** Document excerpt **
——

WILLEMSTAD - An internal decision document issued by the Central Bank of Curaçao and Sint Maarten in September 2019 provides a detailed and damning account of the circumstances that led to the withdrawal of Banco del Orinoco N.V.’s banking license, offering new insight into one of the most controversial financial collapses linked to Curaçao in recent years.

The 28-page decision, addressed directly to Banco del Orinoco and signed by the Central Bank’s executive management, formally revokes the bank’s license with immediate effect. The document outlines a pattern of misconduct that, according to the regulator, went far beyond administrative shortcomings and pointed to systemic failures, including the use of falsified documents, serious breaches of anti-money laundering rules, and misleading representations about the bank’s financial position .

At the heart of the Central Bank’s findings is the conclusion that Banco del Orinoco repeatedly submitted falsified custody statements and correspondence to create the appearance that it held substantial assets on behalf of clients. These documents were allegedly used to demonstrate solvency and liquidity during supervisory reviews. The Central Bank determined that these representations were not only inaccurate but deliberately misleading, undermining the reliability of the bank’s balance sheet and financial statements .

——

** Information **
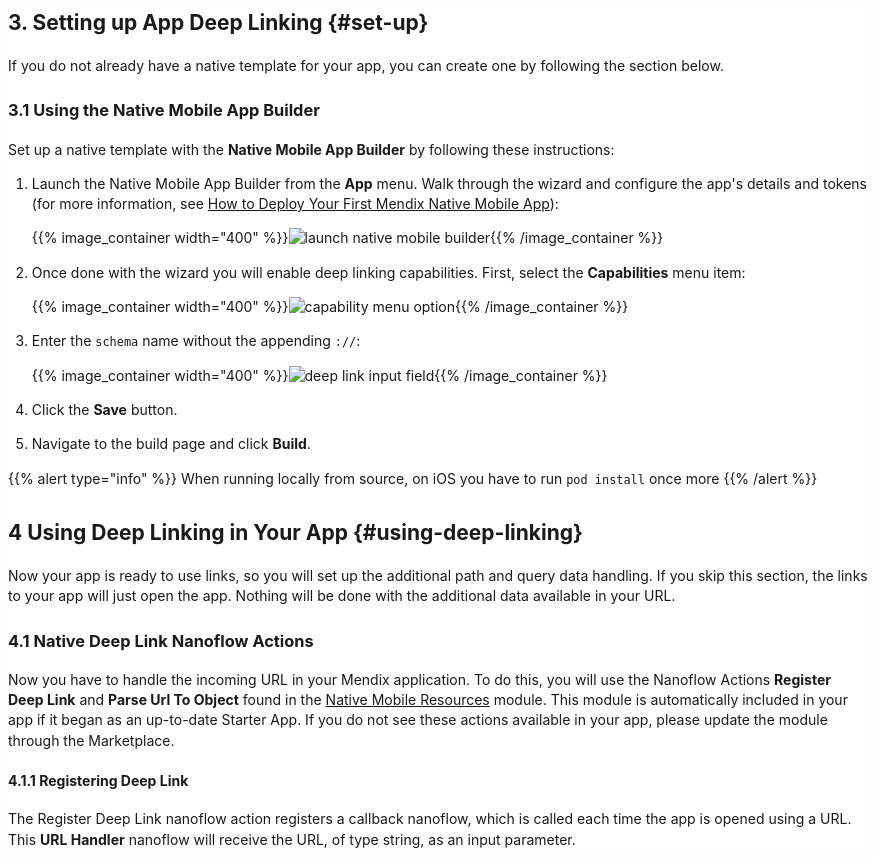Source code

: ## 3. Setting up App Deep Linking {#set-up}

If you do not already have a native template for your app, you can create one by following the section below.

### 3.1 Using the Native Mobile App Builder

Set up a native template with the **Native Mobile App Builder** by following these instructions:

1.  Launch the Native Mobile App Builder from the **App** menu. Walk through the wizard and configure the app's details and tokens (for more information, see [How to Deploy Your First Mendix Native Mobile App](/howto/mobile/deploying-native-app/)):

    {{% image_container width="400" %}}![launch native mobile builder](/attachments/howto/mobile//native-mobile/implementation/native-deep-link/launch-native-mobile-app-builder.png){{% /image_container %}}

2.  Once done with the wizard you will enable deep linking capabilities. First, select the **Capabilities** menu item:

    {{% image_container width="400" %}}![capability menu option](/attachments/howto/mobile//native-mobile/implementation/native-deep-link/capability-menu-option.png){{% /image_container %}}
    
3.  Enter the `schema` name without the appending `://`:

    {{% image_container width="400" %}}![deep link input field](/attachments/howto/mobile//native-mobile/implementation/native-deep-link/deep-link-input-field.png){{% /image_container %}}
    
4. Click the **Save** button. 

5. Navigate to the build page and click **Build**.

{{% alert type="info" %}}
When running locally from source, on iOS you have to run `pod install` once more
{{% /alert %}}

## 4 Using Deep Linking in Your App {#using-deep-linking}

Now your app is ready to use links, so you will set up the additional path and query data handling. If you skip this section, the links to your app will just open the app. Nothing will be done with the additional data available in your URL.

### 4.1 Native Deep Link Nanoflow Actions 

Now you have to handle the incoming URL in your Mendix application. To do this, you will use the Nanoflow Actions **Register Deep Link** and **Parse Url To Object** found in the [Native Mobile Resources](/appstore/modules/native-mobile-resources/) module. This module is automatically included in your app if it began as an up-to-date Starter App. If you do not see these actions available in your app, please update the module through the Marketplace.

#### 4.1.1 Registering Deep Link

The Register Deep Link nanoflow action registers a callback nanoflow, which is called each time the app is opened using a URL. This **URL Handler** nanoflow will receive the URL, of type string, as an input parameter.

——

** The task **
In two sentences, summarize the article on the Banco del Orinoco license withdrawal.

** Solution for this exercise **
In September 2019, the Central Bank of Curaçao and Sint Maarten issued a 28-page decision that revoked Banco del Orinoco N.V.'s banking license with immediate effect, citing systemic failures that included falsified documents, serious anti-money laundering breaches, and misleading representations about the bank's financial position. Central to its findings was that the bank repeatedly submitted falsified custody statements and correspondence to make it look as though it held substantial client assets, which the regulator judged deliberately misleading and damaging to the reliability of its balance sheet and financial statements.